- Economists expect Core CPI – the market-moving figure – to have risen by 0.3% in August.
- Relatively low expectations open the door to an upside surprise.
- The Fed is set to raise rates by 75 bps next week, data is critical for following moves.
Everybody wants to be ahead of the curve – the Federal Reserve ahead of inflation and market participants ahead of their peers. The dollar is already falling on expectations of easing prices – but this rush could prove premature. I think that low expectations for August's Consumer Price Index report are a recipe for a greenback comeback.
One of the comments that triggered the recent dumping of dollars came from US Treasury Secretary Janet Yellen. The former Fed Chair said that she expects lower inflation in August due to the ongoing drop in gasoline prices. Indeed, it is hard to argue that oil squeeze would fuel a negative print in headline CPI. However, Core CPI – everything excluding food and energy prices is what matters to the Fed.
The economic calendar is pointing to Core CPI coming out at 0.3% MoM, a repeat of July. While forecasting that the near past will repeat itself seems logical, it is a significant clmb down for economists. It is the lowest estimate in 11 months:
After three consecutive months of underestimating Core CPI, the consensus overestimated in July – 0.5% expected, actual only 0.3% – and now the pendulum has swung in the other direction. Has it gone too far? That is my argument.
The American economy is still steaming hot, gaining 315,000 jobs in August and benefiting from growing demand for services such as leisure and hospitality, in the first full post-pandemic summer season.
It is hard to see another month of moderate price rises. A minor beat of 0.4% would show that the Fed still has a long way to go to cool inflation. A 0.4% monthly increase is roughly 5% annualized, far above the bank's 2% target.
However, as every tenth matters, we need to consider all scenarios.
CPI and USD
1) Higher than expected: Assuming expectations are too low, a beat such as 0.4% or 0.5% on Core CPI would spark dollar buying, raising the chances of a fourth consecutive jumbo-sized interest rate hike and undoing some of the downside correction. Such a counter-move to dollar sales which have been triggered by expectations for softer Fed moves in September.
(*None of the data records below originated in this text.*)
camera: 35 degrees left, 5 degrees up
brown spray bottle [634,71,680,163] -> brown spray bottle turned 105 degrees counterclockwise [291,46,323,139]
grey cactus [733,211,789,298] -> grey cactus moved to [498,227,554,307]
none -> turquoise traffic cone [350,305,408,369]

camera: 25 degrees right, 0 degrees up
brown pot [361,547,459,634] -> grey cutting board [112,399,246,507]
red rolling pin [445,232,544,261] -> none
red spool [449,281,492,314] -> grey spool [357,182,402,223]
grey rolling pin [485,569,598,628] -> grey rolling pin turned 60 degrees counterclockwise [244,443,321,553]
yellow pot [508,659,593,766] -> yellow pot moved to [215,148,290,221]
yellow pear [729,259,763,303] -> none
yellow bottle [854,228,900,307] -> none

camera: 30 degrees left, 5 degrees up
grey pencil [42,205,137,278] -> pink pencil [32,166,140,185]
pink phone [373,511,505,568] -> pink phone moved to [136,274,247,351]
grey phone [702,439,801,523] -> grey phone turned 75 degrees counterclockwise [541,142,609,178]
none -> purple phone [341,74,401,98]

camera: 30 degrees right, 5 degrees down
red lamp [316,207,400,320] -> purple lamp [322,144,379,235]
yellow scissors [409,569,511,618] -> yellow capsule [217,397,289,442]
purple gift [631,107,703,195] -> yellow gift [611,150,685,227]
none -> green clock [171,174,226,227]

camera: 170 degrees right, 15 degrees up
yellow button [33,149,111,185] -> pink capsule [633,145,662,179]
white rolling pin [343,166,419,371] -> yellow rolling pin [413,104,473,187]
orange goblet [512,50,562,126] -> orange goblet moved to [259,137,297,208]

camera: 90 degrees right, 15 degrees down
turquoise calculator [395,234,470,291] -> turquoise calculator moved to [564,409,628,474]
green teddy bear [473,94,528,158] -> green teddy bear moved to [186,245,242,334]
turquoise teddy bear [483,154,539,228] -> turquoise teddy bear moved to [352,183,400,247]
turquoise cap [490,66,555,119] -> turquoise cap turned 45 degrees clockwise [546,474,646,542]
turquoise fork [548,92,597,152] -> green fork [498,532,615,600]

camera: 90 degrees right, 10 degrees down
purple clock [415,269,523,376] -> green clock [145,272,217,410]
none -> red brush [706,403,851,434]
The Fed is set to raise borrowing costs by 75 bps next week, doing it for the third time. In his last speech before the bank's blackout period, Fed Chair Jerome Powell did not push back against market expectations of such a move later in the month.
2) As expected: Core CPI of 0.3% MoM would serve as a second consecutive slowdown in underlying inflation, reflecting under 4% annualized Core CPI. That is still high, justifying the upcoming 75 bps move, but also adding to the case of a slowdown by the bank.
A scenario of a 50 bps hike in November would gain more strength. The dollar would likely consolidate recent losses, without going too far. Attention would move to Retail Sales figures coming out later in the week.
3) Below expectations: Any surprising deceleration in Core CPI would hit the dollar hard. A 0.2% monthly increase is something like 2.5% in annualized terms, almost at the Fed's target. Officials would warn that it could be a one-off, but markets would shoot first and think later.
It would cast doubt on the Fed's upcoming meeting, sending investors to closely watch Nick Timiraos of the Wall Street Journal, the person who conveyed the previous last-minute change by the Fed back in June.
Even in the more likely scenario of the Fed sticking to its plans for September, these drops in inflation would trigger expectations for rate cuts in 2023. In the short term, the dollar would tumble.
The CPI release provides the first hard evidence of inflation, which remains the Fed's focus. Surveys of inflation expectations are only opinions, not prices, and the PCE inflation report is due out only later in the month.
Market volatility is high and is set to further rise in response to the release – trade with care.